TO-DO ITEM |
Please reproduce all of the data below word for word, leaving the pictures out of your answer.

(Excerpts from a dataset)
========
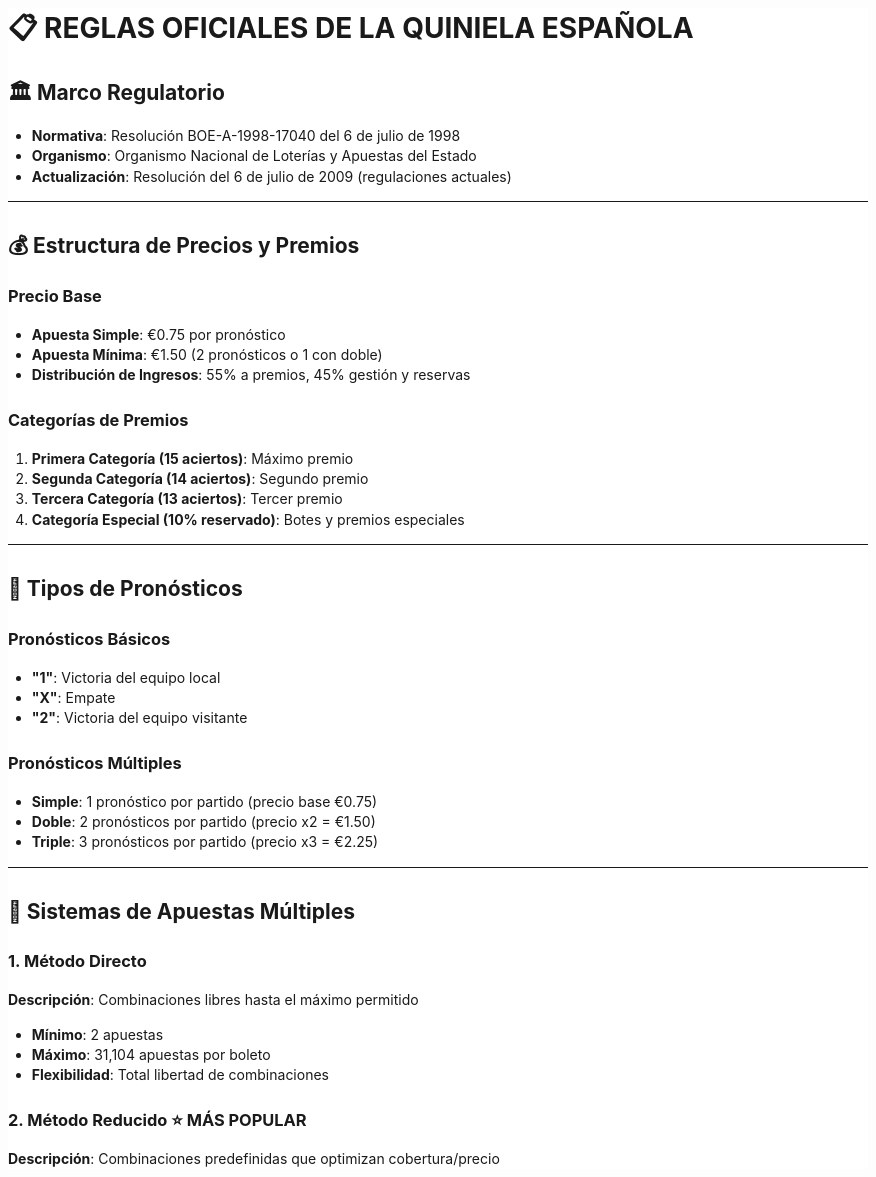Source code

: # 📋 REGLAS OFICIALES DE LA QUINIELA ESPAÑOLA

## 🏛️ **Marco Regulatorio**
- **Normativa**: Resolución BOE-A-1998-17040 del 6 de julio de 1998
- **Organismo**: Organismo Nacional de Loterías y Apuestas del Estado
- **Actualización**: Resolución del 6 de julio de 2009 (regulaciones actuales)

---

## 💰 **Estructura de Precios y Premios**

### **Precio Base**
- **Apuesta Simple**: €0.75 por pronóstico
- **Apuesta Mínima**: €1.50 (2 pronósticos o 1 con doble)
- **Distribución de Ingresos**: 55% a premios, 45% gestión y reservas

### **Categorías de Premios**
1. **Primera Categoría (15 aciertos)**: Máximo premio
2. **Segunda Categoría (14 aciertos)**: Segundo premio  
3. **Tercera Categoría (13 aciertos)**: Tercer premio
4. **Categoría Especial (10% reservado)**: Botes y premios especiales

---

## 🎯 **Tipos de Pronósticos**

### **Pronósticos Básicos**
- **"1"**: Victoria del equipo local
- **"X"**: Empate
- **"2"**: Victoria del equipo visitante

### **Pronósticos Múltiples**
- **Simple**: 1 pronóstico por partido (precio base €0.75)
- **Doble**: 2 pronósticos por partido (precio x2 = €1.50)
- **Triple**: 3 pronósticos por partido (precio x3 = €2.25)

---

## 🔄 **Sistemas de Apuestas Múltiples**

### **1. Método Directo**
**Descripción**: Combinaciones libres hasta el máximo permitido
- **Mínimo**: 2 apuestas
- **Máximo**: 31,104 apuestas por boleto
- **Flexibilidad**: Total libertad de combinaciones

### **2. Método Reducido** ⭐ **MÁS POPULAR**
**Descripción**: Combinaciones predefinidas que optimizan cobertura/precio
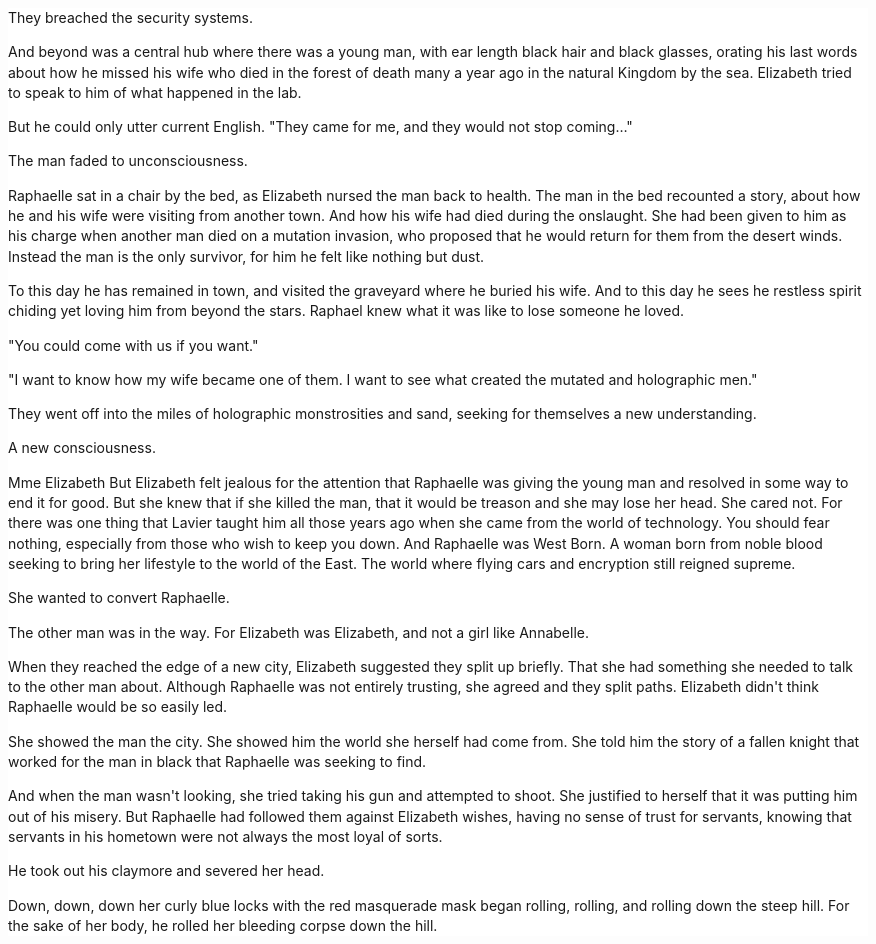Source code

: They breached the security systems.

And beyond was a central hub where there was a young man, with ear length black hair and black glasses, orating his last words about how he missed his wife who died in the forest of death many a year ago in the natural Kingdom by the sea. Elizabeth tried to speak to him of what happened in the lab.

But he could only utter current English. "They came for me, and they would not stop coming…"

The man faded to unconsciousness.

Raphaelle sat in a chair by the bed, as Elizabeth nursed the man back to health. The man in the bed recounted a story, about how he and his wife were visiting from another town. And how his wife had died during the onslaught. She had been given to him as his charge when another man died on a mutation invasion, who proposed that he would return for them from the desert winds. Instead the man is the only survivor, for him he felt like nothing but dust.

To this day he has remained in town, and visited the graveyard where he buried his wife. And to this day he sees he restless spirit chiding yet loving him from beyond the stars. Raphael knew what it was like to lose someone he loved.

"You could come with us if you want."

"I want to know how my wife became one of them. I want to see what created the mutated and holographic men."

They went off into the miles of holographic monstrosities and sand, seeking for themselves a new understanding.

A new consciousness.

Mme Elizabeth But Elizabeth felt jealous for the attention that Raphaelle was giving the young man and resolved in some way to end it for good. But she knew that if she killed the man, that it would be treason and she may lose her head. She cared not. For there was one thing that Lavier taught him all those years ago when she came from the world of technology. You should fear nothing, especially from those who wish to keep you down. And Raphaelle was West Born. A woman born from noble blood seeking to bring her lifestyle to the world of the East. The world where flying cars and encryption still reigned supreme.

She wanted to convert Raphaelle.

The other man was in the way. For Elizabeth was Elizabeth, and not a girl like Annabelle.

When they reached the edge of a new city, Elizabeth suggested they split up briefly. That she had something she needed to talk to the other man about. Although Raphaelle was not entirely trusting, she agreed and they split paths. Elizabeth didn't think Raphaelle would be so easily led.

She showed the man the city. She showed him the world she herself had come from. She told him the story of a fallen knight that worked for the man in black that Raphaelle was seeking to find.

And when the man wasn't looking, she tried taking his gun and attempted to shoot. She justified to herself that it was putting him out of his misery. But Raphaelle had followed them against Elizabeth wishes, having no sense of trust for servants, knowing that servants in his hometown were not always the most loyal of sorts.

He took out his claymore and severed her head.

Down, down, down her curly blue locks with the red masquerade mask began rolling, rolling, and rolling down the steep hill. For the sake of her body, he rolled her bleeding corpse down the hill.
========
REPLY |
Source code

: # 📋 REGLAS OFICIALES DE LA QUINIELA ESPAÑOLA

## 🏛️ **Marco Regulatorio**
- **Normativa**: Resolución BOE-A-1998-17040 del 6 de julio de 1998
- **Organismo**: Organismo Nacional de Loterías y Apuestas del Estado
- **Actualización**: Resolución del 6 de julio de 2009 (regulaciones actuales)

---

## 💰 **Estructura de Precios y Premios**

### **Precio Base**
- **Apuesta Simple**: €0.75 por pronóstico
- **Apuesta Mínima**: €1.50 (2 pronósticos o 1 con doble)
- **Distribución de Ingresos**: 55% a premios, 45% gestión y reservas

### **Categorías de Premios**
1. **Primera Categoría (15 aciertos)**: Máximo premio
2. **Segunda Categoría (14 aciertos)**: Segundo premio  
3. **Tercera Categoría (13 aciertos)**: Tercer premio
4. **Categoría Especial (10% reservado)**: Botes y premios especiales

---

## 🎯 **Tipos de Pronósticos**

### **Pronósticos Básicos**
- **"1"**: Victoria del equipo local
- **"X"**: Empate
- **"2"**: Victoria del equipo visitante

### **Pronósticos Múltiples**
- **Simple**: 1 pronóstico por partido (precio base €0.75)
- **Doble**: 2 pronósticos por partido (precio x2 = €1.50)
- **Triple**: 3 pronósticos por partido (precio x3 = €2.25)

---

## 🔄 **Sistemas de Apuestas Múltiples**

### **1. Método Directo**
**Descripción**: Combinaciones libres hasta el máximo permitido
- **Mínimo**: 2 apuestas
- **Máximo**: 31,104 apuestas por boleto
- **Flexibilidad**: Total libertad de combinaciones

### **2. Método Reducido** ⭐ **MÁS POPULAR**
**Descripción**: Combinaciones predefinidas que optimizan cobertura/precio
Source code

: They breached the security systems.

And beyond was a central hub where there was a young man, with ear length black hair and black glasses, orating his last words about how he missed his wife who died in the forest of death many a year ago in the natural Kingdom by the sea. Elizabeth tried to speak to him of what happened in the lab.

But he could only utter current English. "They came for me, and they would not stop coming…"

The man faded to unconsciousness.

Raphaelle sat in a chair by the bed, as Elizabeth nursed the man back to health. The man in the bed recounted a story, about how he and his wife were visiting from another town. And how his wife had died during the onslaught. She had been given to him as his charge when another man died on a mutation invasion, who proposed that he would return for them from the desert winds. Instead the man is the only survivor, for him he felt like nothing but dust.

To this day he has remained in town, and visited the graveyard where he buried his wife. And to this day he sees he restless spirit chiding yet loving him from beyond the stars. Raphael knew what it was like to lose someone he loved.

"You could come with us if you want."

"I want to know how my wife became one of them. I want to see what created the mutated and holographic men."

They went off into the miles of holographic monstrosities and sand, seeking for themselves a new understanding.

A new consciousness.

Mme Elizabeth But Elizabeth felt jealous for the attention that Raphaelle was giving the young man and resolved in some way to end it for good. But she knew that if she killed the man, that it would be treason and she may lose her head. She cared not. For there was one thing that Lavier taught him all those years ago when she came from the world of technology. You should fear nothing, especially from those who wish to keep you down. And Raphaelle was West Born. A woman born from noble blood seeking to bring her lifestyle to the world of the East. The world where flying cars and encryption still reigned supreme.

She wanted to convert Raphaelle.

The other man was in the way. For Elizabeth was Elizabeth, and not a girl like Annabelle.

When they reached the edge of a new city, Elizabeth suggested they split up briefly. That she had something she needed to talk to the other man about. Although Raphaelle was not entirely trusting, she agreed and they split paths. Elizabeth didn't think Raphaelle would be so easily led.

She showed the man the city. She showed him the world she herself had come from. She told him the story of a fallen knight that worked for the man in black that Raphaelle was seeking to find.

And when the man wasn't looking, she tried taking his gun and attempted to shoot. She justified to herself that it was putting him out of his misery. But Raphaelle had followed them against Elizabeth wishes, having no sense of trust for servants, knowing that servants in his hometown were not always the most loyal of sorts.

He took out his claymore and severed her head.

Down, down, down her curly blue locks with the red masquerade mask began rolling, rolling, and rolling down the steep hill. For the sake of her body, he rolled her bleeding corpse down the hill.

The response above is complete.